RX Vega 56 launched in August 2017 with a blower-style stock cooler that is incapable of adequately handling the excess heat from this GPU at its full performance level. The default settings deliberately limit the power consumption and fan speed to keep it running comfortably within its physical limitations. Can it be improved with a different GPU cooler?
The Radeon driver software includes a tool called WattMan for adjusting the GPU and HBM clock speeds and voltage, fan speed, and total GPU power limit. Setting the fan speed and power as high as they’ll go yields an immediate improvement, albeit with uncomfortably loud fan noise. Maximum power consumption is limited to 210 W by the Vega 56 BIOS firmware on the GPU, and the easiest way to go higher is to replace that with BIOS firmware from the RX Vega 64 (up to 295 W) or RX Vega 64 Liquid Cooling (up to 345 W).
This GPU includes a small switch on the top to choose from 2 different BIOS. One of them is write-protected, the other can be overwritten (or flashed) with any RX Vega BIOS using ATIWinflash.
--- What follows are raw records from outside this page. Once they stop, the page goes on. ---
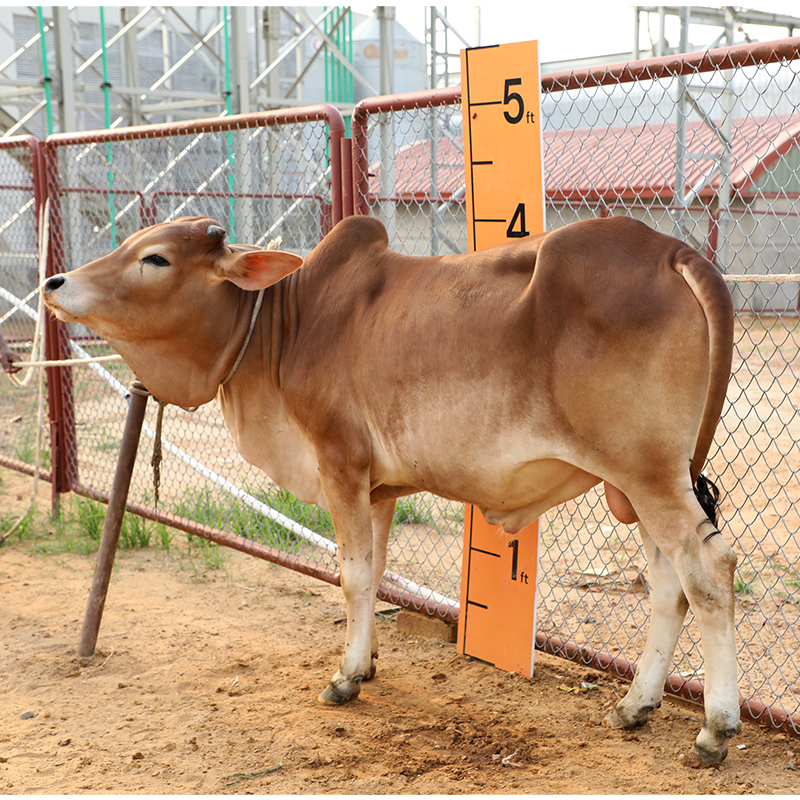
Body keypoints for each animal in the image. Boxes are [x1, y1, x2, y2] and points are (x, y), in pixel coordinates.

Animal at [43, 213, 739, 768]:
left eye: (156, 258)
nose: (54, 284)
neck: (281, 327)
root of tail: (670, 250)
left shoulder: (340, 464)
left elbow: (351, 576)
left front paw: (345, 677)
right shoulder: (377, 490)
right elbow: (374, 574)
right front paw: (369, 661)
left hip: (647, 473)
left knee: (710, 570)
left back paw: (714, 730)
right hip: (639, 483)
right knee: (669, 587)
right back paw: (635, 706)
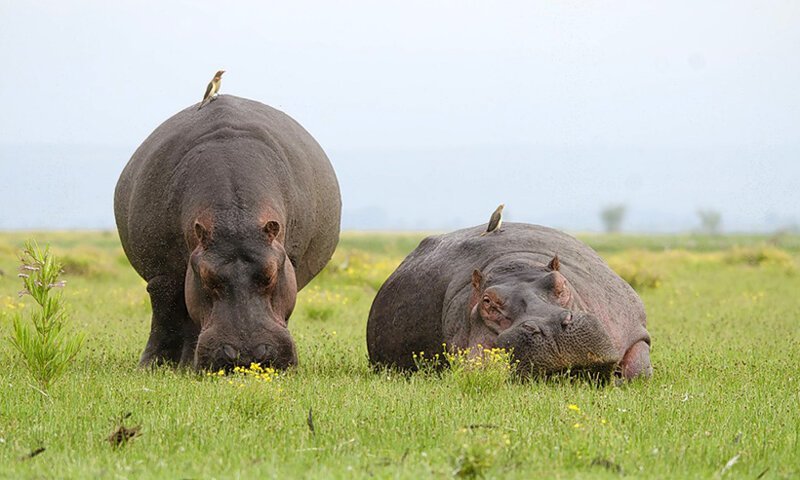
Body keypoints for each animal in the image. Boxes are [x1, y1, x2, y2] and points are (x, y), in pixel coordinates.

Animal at [114, 94, 340, 372]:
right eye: (207, 277)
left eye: (271, 274)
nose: (247, 355)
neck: (235, 218)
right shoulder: (163, 275)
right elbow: (166, 314)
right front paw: (151, 367)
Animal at [366, 223, 652, 380]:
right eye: (488, 302)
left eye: (560, 283)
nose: (549, 325)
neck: (516, 266)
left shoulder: (631, 328)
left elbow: (638, 369)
You can find a collection of user-submitted BIOS files for most GPUs at TechPowerup.
To get the most out of Vega 56 with the original cooler I recommend using the Vega 64 BIOS and sliding the power limit all the way to +50% in WattMan to give the card some more breathing space and higher default clock speeds. The GPU will adjust its speed automatically to keep temperatures below 85C, so raise the fan speed as high as you can tolerate it.
For maximum performance the Vega 64 water-cooled edition BIOS has the highest power limit, but there are two caveats to consider: the default GPU clock speed of 1750 MHz is too high for most Vega 56 GPUs (although you might get lucky), and the temperature limit is locked at 70C.
I have installed my Vega 56 in an AKiTiO Node Thunderbolt 3 external graphics enclosure connected to a Dell XPS 13 9350. The Node has been upgraded with a 600w power supply. I’m using the Vega 64 water-cooled edition BIOS underclocked with OverdriveNtool (because WattMan is annoying) and I am monitoring and logging GPU status with GPU-Z.
With GPU clock set to 1650 MHz (the real clock speed can vary higher or lower depending on its mood) the idle temperature is 35C. To see what happens under load I am using four stress-test applications: 3DMark Fire Strike, 3DMark Time Spy, Unigine Superposition, and Ethereum ethminer.
The results show the GPU core clock speed running above 1600 MHz for a short time at the start of each test before dropping down to near 1500 MHz under load. HBM speed (GPU memory clock) remained stable throughout the graphics tests and only throttled during Ethereum mining, which stresses the GPU in a different way.
Now let’s see what happens when the stock cooler is replaced with a larger air cooler: the Raijintek Morpheus II.
Running the stress tests again with the larger Morpheus II cooler produced surprising results: almost no difference to clock speeds in the graphical tests despite temperatures being up to 15C lower than before. Scores in these benchmarks improved less than 1%. Only the Ethereum mining test seemed to benefit, with GPU clock and HBM speeds now remaining high and stable resulting in a 29% improvement in mining hash rate. This is good news for other OpenCL compute workloads.
Why didn’t performance improve in the graphics tests? The most likely limiting factors are the laptop CPU, system RAM, or Thunderbolt 3 interface acting as a bottleneck. It could also be that the graphics tests don’t put much strain on the HBM modules like mining does, so the total heat output didn’t actually require better cooling. Regardless, this modification was definitely worthwhile for reducing the fan noise. The two large fans on the Morpheus II are barely audible even when running at full speed.
It didn’t occur to me earlier that part of the reason for the stock cooler’s poor performance could be a manufacturing defect. Here is a close-up view of the original heat sink from different sides where you can see the copper vapour chamber soldered to the aluminium fin stack:
Can you spot the difference? Approximately 20% of the fin stack is not making direct contact with the vapour chamber. There is also a slight bulge in the copper under that area which might have affected the efficiency of the phase-change process that occurs inside it to transfer heat away from the GPU. This defect probably caused it to run hotter than intended.